Records excerpted from a collection
────────
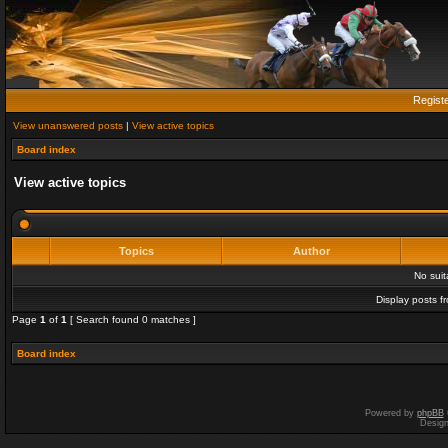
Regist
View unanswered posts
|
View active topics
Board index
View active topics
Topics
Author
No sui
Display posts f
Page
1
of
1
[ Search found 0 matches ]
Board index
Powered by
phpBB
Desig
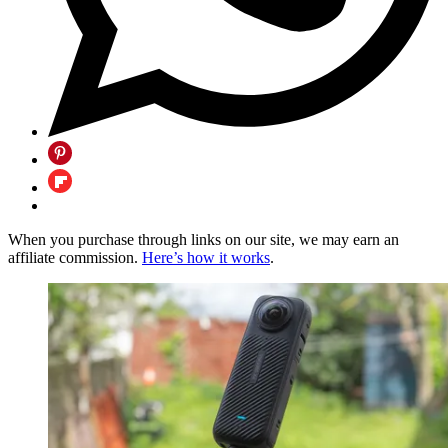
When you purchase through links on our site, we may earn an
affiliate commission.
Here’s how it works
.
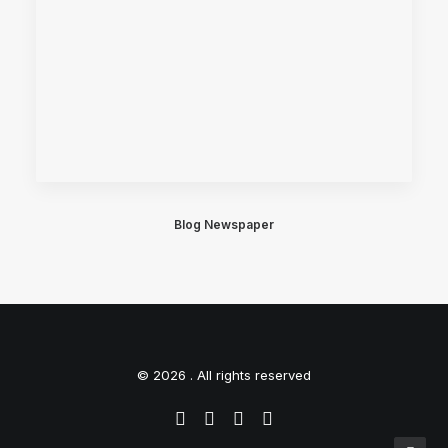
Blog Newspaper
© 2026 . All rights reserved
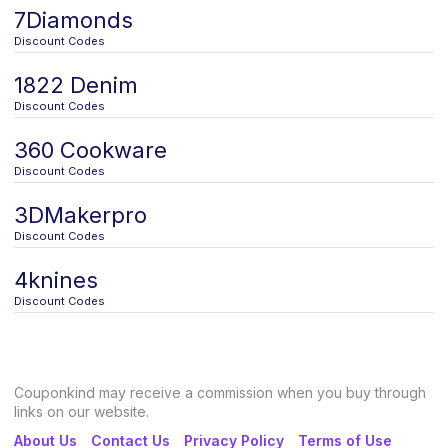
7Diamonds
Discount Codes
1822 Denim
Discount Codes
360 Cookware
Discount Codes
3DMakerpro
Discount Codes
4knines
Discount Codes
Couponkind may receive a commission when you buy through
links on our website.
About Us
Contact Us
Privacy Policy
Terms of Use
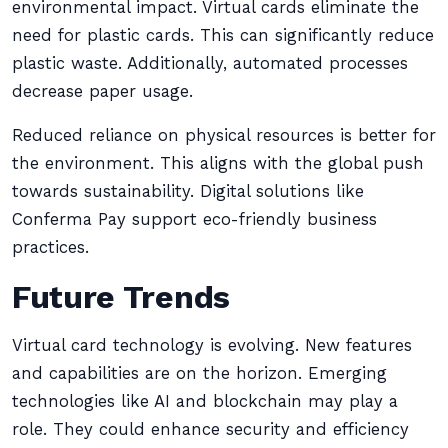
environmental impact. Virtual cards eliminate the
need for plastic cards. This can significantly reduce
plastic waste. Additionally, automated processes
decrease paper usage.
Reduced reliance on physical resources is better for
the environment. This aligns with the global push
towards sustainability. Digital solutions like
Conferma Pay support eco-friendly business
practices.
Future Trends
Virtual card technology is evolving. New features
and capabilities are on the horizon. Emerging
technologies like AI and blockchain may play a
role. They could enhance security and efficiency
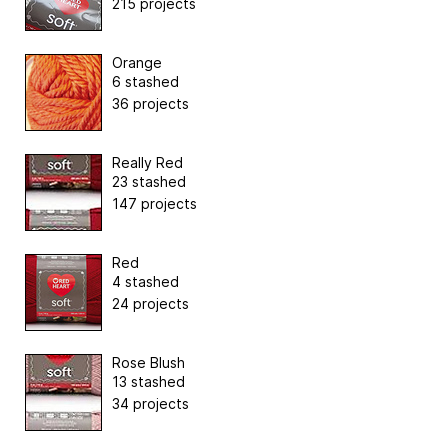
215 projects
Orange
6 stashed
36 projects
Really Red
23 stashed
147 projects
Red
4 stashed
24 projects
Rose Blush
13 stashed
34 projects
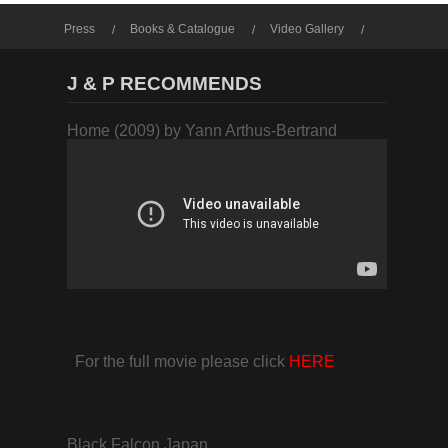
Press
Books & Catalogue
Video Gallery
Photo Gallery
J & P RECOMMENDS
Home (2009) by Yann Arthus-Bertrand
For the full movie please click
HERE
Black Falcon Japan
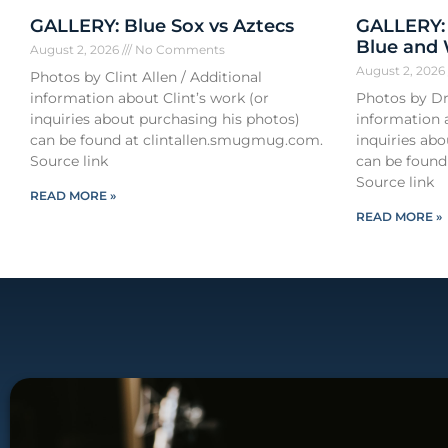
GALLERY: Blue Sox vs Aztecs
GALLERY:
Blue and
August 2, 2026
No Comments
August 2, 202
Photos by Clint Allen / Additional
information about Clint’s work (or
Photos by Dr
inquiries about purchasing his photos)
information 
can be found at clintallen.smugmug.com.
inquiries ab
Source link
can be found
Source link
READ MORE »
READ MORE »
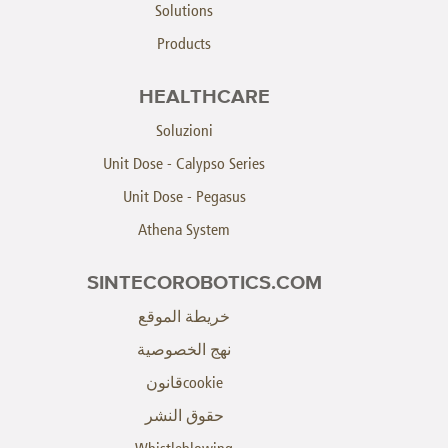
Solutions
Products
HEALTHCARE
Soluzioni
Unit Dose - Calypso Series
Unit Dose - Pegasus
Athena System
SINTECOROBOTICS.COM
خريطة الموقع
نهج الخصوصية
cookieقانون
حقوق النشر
────────
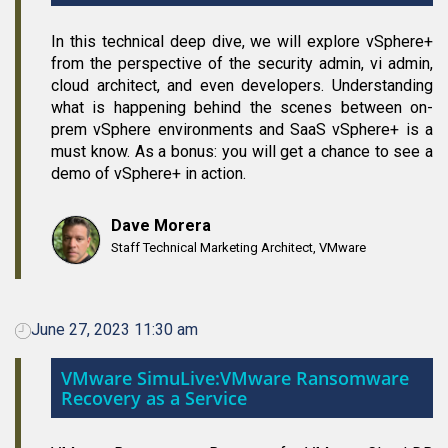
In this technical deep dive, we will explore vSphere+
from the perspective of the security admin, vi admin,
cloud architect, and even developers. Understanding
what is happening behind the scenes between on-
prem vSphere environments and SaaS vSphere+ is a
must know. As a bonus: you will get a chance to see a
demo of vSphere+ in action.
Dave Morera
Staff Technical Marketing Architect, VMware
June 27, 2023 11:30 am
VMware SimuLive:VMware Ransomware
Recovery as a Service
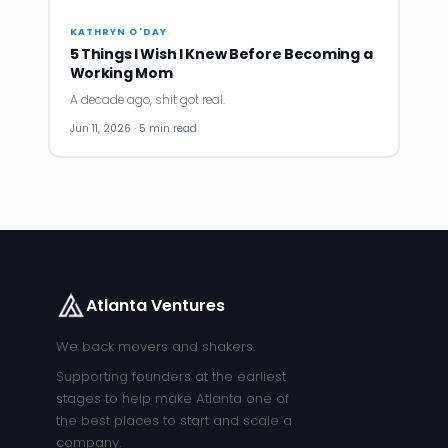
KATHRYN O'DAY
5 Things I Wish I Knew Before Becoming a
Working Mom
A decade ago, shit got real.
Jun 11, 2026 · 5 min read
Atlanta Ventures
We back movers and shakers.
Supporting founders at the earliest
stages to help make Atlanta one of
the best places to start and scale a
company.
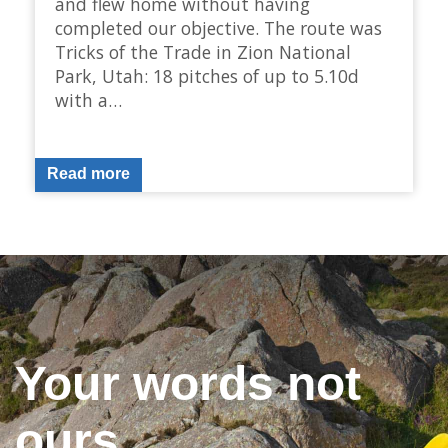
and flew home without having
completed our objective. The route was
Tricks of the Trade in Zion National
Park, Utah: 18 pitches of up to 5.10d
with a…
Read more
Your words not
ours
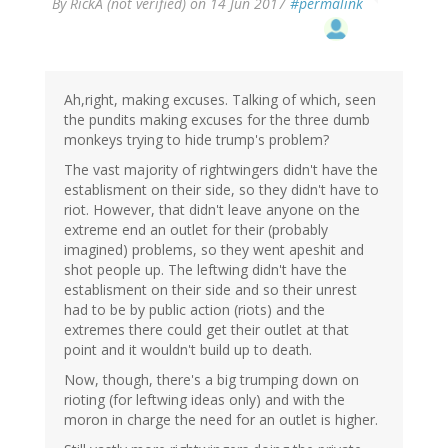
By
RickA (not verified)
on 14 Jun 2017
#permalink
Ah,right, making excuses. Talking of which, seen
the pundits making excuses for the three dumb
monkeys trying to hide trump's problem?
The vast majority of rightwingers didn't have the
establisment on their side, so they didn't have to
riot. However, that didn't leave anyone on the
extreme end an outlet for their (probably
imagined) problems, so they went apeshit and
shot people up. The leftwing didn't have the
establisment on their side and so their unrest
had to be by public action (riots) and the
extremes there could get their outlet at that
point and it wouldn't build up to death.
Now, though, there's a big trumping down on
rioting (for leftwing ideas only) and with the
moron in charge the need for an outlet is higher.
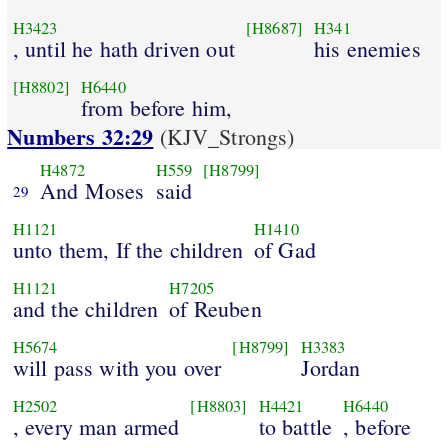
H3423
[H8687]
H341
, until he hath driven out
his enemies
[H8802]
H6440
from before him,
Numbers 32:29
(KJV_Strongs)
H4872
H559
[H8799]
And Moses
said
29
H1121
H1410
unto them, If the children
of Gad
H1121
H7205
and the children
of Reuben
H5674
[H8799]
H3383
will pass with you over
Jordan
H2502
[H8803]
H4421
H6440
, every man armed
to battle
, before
────────
WHAT IS NEEDED -> Could you print the lines of the listing between the line holding "Blog Newspaper" and the line holding "Terms of Use", inclusive, and leave the pictures out?

ANSWER ->
Blog Newspaper
© 2026 . All rights reserved
7Diamonds
Discount Codes
1822 Denim
Discount Codes
360 Cookware
Discount Codes
3DMakerpro
Discount Codes
4knines
Discount Codes
Couponkind may receive a commission when you buy through
links on our website.
About Us
Contact Us
Privacy Policy
Terms of Use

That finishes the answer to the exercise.